Roland Courteau . - Vous affirmez que l'évolution sociale a rendu caducs certains versets. Selon vous, existe-t-il vraiment des possibilités de faire évoluer l'interprétation de ces textes ? Êtes-vous optimiste pour l'avenir ?

Houria Abdelouahed . - Comme pour le judaïsme et le christianisme, il faut une séparation entre l'Église et l'État, entre le politique et le religieux pour l'islam.

Roland Courteau . - Pensez-vous que cette évolution pourrait intervenir rapidement ?

Houria Abdelouahed . - Non, malheureusement. Dans le site arabe de Wikipédia , par exemple, tout renvoie au Coran. Si je souhaite consulter la page du Sénat et que je tape la lettre « S », apparaît aussitôt un verset coranique commençant par la lettre « S ». Il en est de même pour toutes les autres lettres et toutes les autres recherches. Ce que nous vivons aujourd'hui, je ne l'ai pas vécu dans ma jeunesse. Pourtant, je ne suis pas si vieille que cela ! Ma mère portait des jupes, et même des mini-jupes, ainsi que des pantalons ; c'est mon grand-père qui m'a appris à nager : il fallait donc bien que je porte un maillot de bain devant lui ! Depuis, la révolution iranienne - qui n'a rien de spirituel - a conduit à voiler les femmes.

Les versets coraniques ont des conséquences sur le fonctionnement de la société civile. Le contexte d'origine de ces versets - qui datent d'il y a quinze siècles - n'a rien à voir avec le moment que nous vivons. En Norvège, par exemple, compte tenu de la durée du jour, les versets relatifs au jeûne ne peuvent être appliqués. Il faudrait poursuivre le combat de Bourguiba en le poussant jusqu'à son extrême, par exemple en imposant un héritage égal entre les hommes et les femmes. À Carthage, en Tunisie, où je me suis rendue en début d'année pour un congrès sur les femmes et la Méditerranée, j'ai été effrayée de constater un basculement. Cependant, je garde espoir. Nous assistons à une prise de conscience progressive du fait que l'islam théologique n'est pas l'islam spirituel. Si l'on redouble d'efforts, cette prise de conscience peut s'élargir. À l'Université Paris VII, nous travaillons sur la radicalisation, le voile, le djihadisme. La psychanalyse n'a pas à se défaire de l'espace politique et public. Les psychanalystes doivent entendre qu'il n'existe pas que l'histoire individuelle, mais qu'il existe aussi l'histoire d'une culture et d'un contexte politique.

Chantal Jouanno , présidente, rapporteure . - Je vous remercie infiniment pour cette audition.

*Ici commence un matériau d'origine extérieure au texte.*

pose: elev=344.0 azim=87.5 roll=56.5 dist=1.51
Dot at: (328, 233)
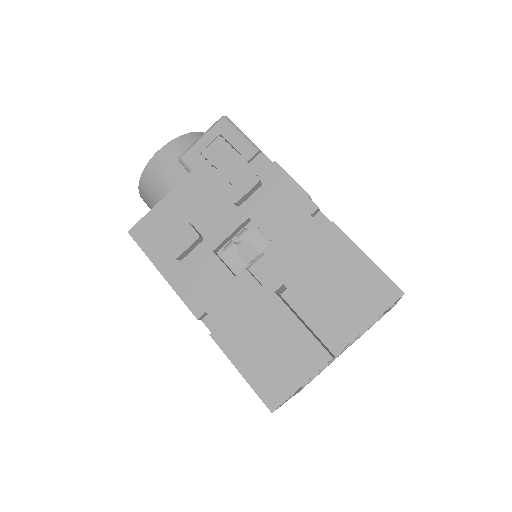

* 424 Mgr Vingt-Trois répondait à une question sur la possibilité d'ouvrir aux femmes le « ministère » de la lecture des textes sacrés pendant la messe (note du secrétariat de la délégation aux droits des femmes).

* 425 Loi n° 2004-228 du 15 mars 2004 encadrant, en application du principe de laïcité, le port de signes ou de tenues manifestant une appartenance religieuse dans les écoles, collèges et lycées publics.

* 426 Voir les travaux de Françoise Héritier. Cette idée est développée notamment dans Masculin/Féminin II - Dissoudre la hiérarchie , Paris, Odile Jacob, 2002, p. 202 : « Ainsi, le privilège confisqué est devenu un handicap. Pour que la confiscation soit irréversible, les femmes ont partout été cantonnées dans un rôle de procréatrices domestiques, exclues de l'usage de la raison, exclues du symbolique. » (note d'É. Jamet-Moreau).

427 Maud Amandier et Alice Chablis, Le déni - Enquête sur l'Église et l'égalité des sexes , Paris, Bayard, 2014.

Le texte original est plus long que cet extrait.